ACTION ITEM.
Transcribe the records word for word, beginning with the first line and ending with the line that contains "line: (1581, 391)"; include nothing else.

THE RECORDS.

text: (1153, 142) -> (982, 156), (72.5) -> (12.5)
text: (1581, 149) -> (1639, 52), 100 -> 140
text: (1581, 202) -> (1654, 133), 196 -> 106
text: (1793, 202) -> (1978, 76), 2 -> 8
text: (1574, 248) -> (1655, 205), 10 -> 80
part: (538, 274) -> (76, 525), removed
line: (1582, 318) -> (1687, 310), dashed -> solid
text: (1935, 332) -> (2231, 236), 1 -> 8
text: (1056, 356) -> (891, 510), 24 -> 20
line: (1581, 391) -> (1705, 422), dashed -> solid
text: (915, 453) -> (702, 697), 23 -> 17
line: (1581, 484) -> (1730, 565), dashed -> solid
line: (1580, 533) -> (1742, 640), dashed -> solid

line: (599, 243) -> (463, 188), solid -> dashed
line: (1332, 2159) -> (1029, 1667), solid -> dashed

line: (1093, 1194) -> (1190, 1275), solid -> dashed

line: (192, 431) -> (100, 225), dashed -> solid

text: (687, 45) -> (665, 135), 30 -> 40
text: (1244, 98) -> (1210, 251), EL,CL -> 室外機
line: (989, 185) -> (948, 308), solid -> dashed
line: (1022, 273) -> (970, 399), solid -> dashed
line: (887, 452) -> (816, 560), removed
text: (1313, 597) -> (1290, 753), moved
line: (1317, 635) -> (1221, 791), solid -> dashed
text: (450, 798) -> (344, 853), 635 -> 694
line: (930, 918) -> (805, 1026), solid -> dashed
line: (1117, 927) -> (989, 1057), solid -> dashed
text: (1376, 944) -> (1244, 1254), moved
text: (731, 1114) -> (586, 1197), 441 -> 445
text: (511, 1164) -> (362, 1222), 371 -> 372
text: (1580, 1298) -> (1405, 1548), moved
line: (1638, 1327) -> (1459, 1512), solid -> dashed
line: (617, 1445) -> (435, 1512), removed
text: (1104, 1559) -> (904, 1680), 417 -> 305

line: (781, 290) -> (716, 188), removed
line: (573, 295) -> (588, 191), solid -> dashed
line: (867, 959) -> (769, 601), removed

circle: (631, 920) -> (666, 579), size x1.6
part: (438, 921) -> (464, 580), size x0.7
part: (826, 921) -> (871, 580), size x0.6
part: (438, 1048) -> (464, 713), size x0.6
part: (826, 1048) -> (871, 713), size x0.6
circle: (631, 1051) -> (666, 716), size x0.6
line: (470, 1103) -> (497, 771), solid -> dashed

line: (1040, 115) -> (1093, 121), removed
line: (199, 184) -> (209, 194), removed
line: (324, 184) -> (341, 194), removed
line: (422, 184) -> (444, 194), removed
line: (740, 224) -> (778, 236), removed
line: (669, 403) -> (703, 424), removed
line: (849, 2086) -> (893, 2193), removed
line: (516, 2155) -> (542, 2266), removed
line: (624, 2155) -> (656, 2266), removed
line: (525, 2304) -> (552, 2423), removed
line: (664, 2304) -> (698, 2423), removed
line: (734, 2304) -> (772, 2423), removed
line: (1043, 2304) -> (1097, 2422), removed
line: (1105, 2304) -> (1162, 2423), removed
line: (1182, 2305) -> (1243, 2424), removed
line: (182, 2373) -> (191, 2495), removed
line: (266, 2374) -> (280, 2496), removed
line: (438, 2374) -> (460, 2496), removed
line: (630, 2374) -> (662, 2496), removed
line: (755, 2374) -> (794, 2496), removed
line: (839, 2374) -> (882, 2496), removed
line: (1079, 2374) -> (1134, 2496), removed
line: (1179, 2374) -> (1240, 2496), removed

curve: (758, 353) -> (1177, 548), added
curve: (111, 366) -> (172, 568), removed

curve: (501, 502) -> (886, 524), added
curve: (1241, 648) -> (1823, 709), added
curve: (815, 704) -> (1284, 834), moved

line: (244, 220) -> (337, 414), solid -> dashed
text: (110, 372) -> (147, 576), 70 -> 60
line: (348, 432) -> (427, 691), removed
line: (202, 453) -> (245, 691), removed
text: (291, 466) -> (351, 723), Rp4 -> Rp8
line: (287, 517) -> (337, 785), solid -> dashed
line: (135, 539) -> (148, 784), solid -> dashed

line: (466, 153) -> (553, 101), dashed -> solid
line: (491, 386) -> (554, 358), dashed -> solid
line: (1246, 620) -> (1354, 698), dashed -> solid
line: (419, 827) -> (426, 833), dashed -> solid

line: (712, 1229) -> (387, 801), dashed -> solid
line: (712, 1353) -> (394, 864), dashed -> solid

YOUR SOLUTION.
text: (1153, 142) -> (982, 156), (72.5) -> (12.5)
text: (1581, 149) -> (1639, 52), 100 -> 140
text: (1581, 202) -> (1654, 133), 196 -> 106
text: (1793, 202) -> (1978, 76), 2 -> 8
text: (1574, 248) -> (1655, 205), 10 -> 80
part: (538, 274) -> (76, 525), removed
line: (1582, 318) -> (1687, 310), dashed -> solid
text: (1935, 332) -> (2231, 236), 1 -> 8
text: (1056, 356) -> (891, 510), 24 -> 20
line: (1581, 391) -> (1705, 422), dashed -> solid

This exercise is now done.